Balneario La Monserrate
This eastern Puerto Rico beach is famous for its Mar Sin Barreras (Sea without Barriers), which is a long ramp that leads into the sea and allows people in wheelchairs to experience the waters.
Balneario Seven Seas
Sprawling outside of Fajardo on Puerto Rico's east coast, travel experts enjoy this beach for all its amenities: changing rooms, restrooms, showers, picnic tables and watersports contractors.
Interior Puerto Rico
In sharp contrast to the mostly flat coastal regions, the island's interior is covered with hills and mountains. Located roughly 25 miles southeast of San Juan, the El Yunque rainforest of the Luquillo Mountains provides a plentiful habitat for wildlife and a very popular day trip for hikers. Luquillo Beach makes a great stop for those looking for to take a dip or cool off in the water after a long day of trekking.
Vieques and Culebra
Puerto Rico's territory includes four smaller islands: Cayo Santiago, Culebra, Vieques and Mona, all of which are accessible by ferry from the main island. For tourists, the most popular of these remote islands are Vieques and Culebra, which offer visitors the opportunity to relax on the beach and enjoy fresh seafood without the hustle and bustle of the main island. And unlike San Juan, Vieques is the type of place where hitting the bar scene in shorts and a T-shirt isn't discouraged — it's the norm.
If you're looking for a little spot of island paradise, book a ferry or take a quick flight out of Fajardo Airport (FAJ) and head to Puerto Rico's accompanying islands, Vieques and Culebra.
This northern Culebra beach is a favorite among travelers and experts alike, often considered among the best in the world. With soft white sand, gentle waters and towering mountains penning it in on all sides, visitors feel as if they're in a remote paradise.
Playa Media Luna
You can find Playa Media Luna off a rustic trail just east of Playa Sun Bay. This family-friendly beach has placid, shallow water, though parents should keep in mind that there are no facilities, such as restrooms or restaurants.
Playa Sun Bay
One of the most popular beaches on Vieques, Playa Sun Bay features a mile of bright white sand just east of the southern city of Esperanza. You'll also find changing rooms, picnic tables and food stands, but on less busy weekdays, you also might see some wild horses.
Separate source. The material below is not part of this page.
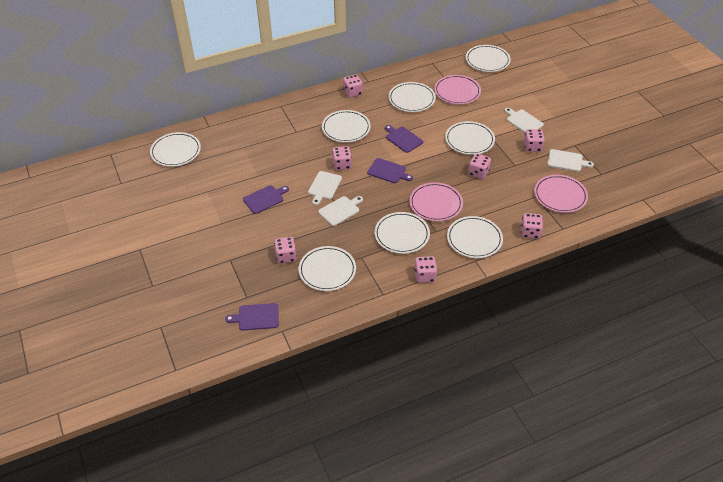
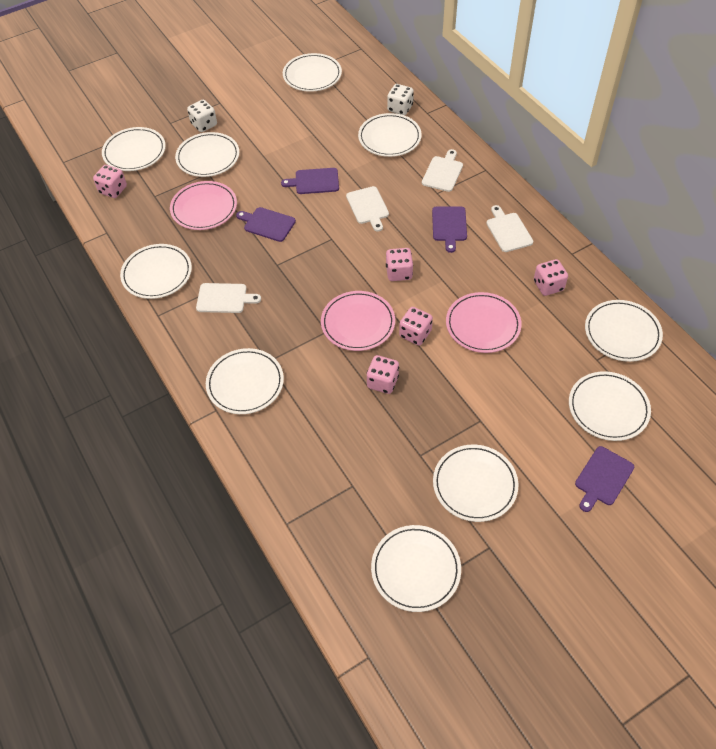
pink dice: [274,237,297,264] [332,146,352,170] [343,75,363,98] [414,256,437,283] [468,153,491,179] [521,213,543,239] [524,129,545,152] = 7 -> [93,165,127,198] [367,355,399,394] [386,248,413,281] [399,307,433,345] [534,259,568,296] = 5
white dice: none = 0 -> [187,100,217,132] [387,84,414,115] = 2
white plate: [150,132,201,167] [299,246,356,291] [322,110,371,143] [374,212,430,254] [388,82,436,112] [445,121,495,155] [447,216,503,258] [466,45,511,72] = 8 -> [102,127,166,171] [120,244,192,299] [175,132,239,177] [206,348,284,414] [283,53,342,92] [358,113,422,157] [371,525,461,612] [433,445,518,522] [569,371,651,441] [585,300,663,362] = 10

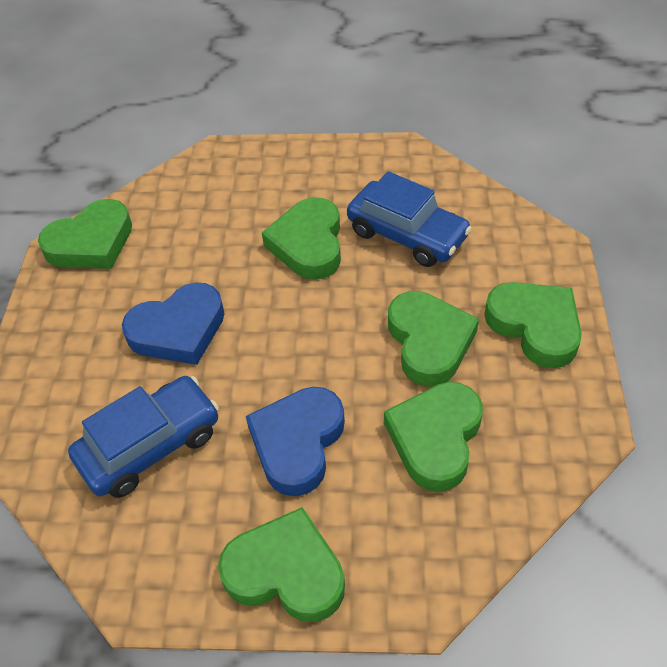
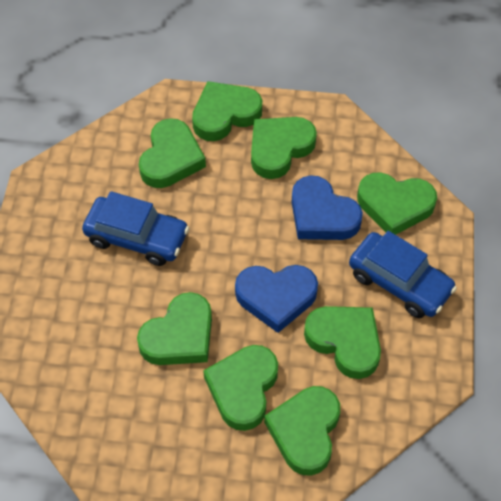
green heart: [38,199,132,269] [218,507,345,622] [262,197,341,280] [384,382,483,492] [388,291,479,387] [484,282,582,368] = 6 -> [137,292,212,365] [139,118,206,188] [192,81,262,141] [203,345,278,431] [251,117,317,179] [264,386,340,476] [304,306,381,379] [357,173,437,235] = 8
Puerto Rico sees some violent drug-related crime as well as thefts in San Juan and Ponce, but it's usually not directed toward tourists. Still, watch out for pickpockets, especially on the beach, and don't leave your property unattended or it might be swiped. Steer clear of more rundown areas like La Perla in San Juan, as these towns are prone to drug activity and violence. If you're planning on taking some jungle hikes — and then want to take a dip in a refreshing lake or stream — keep in mind that some bodies of water are polluted. Stick to bodies of water higher up in the rainforest.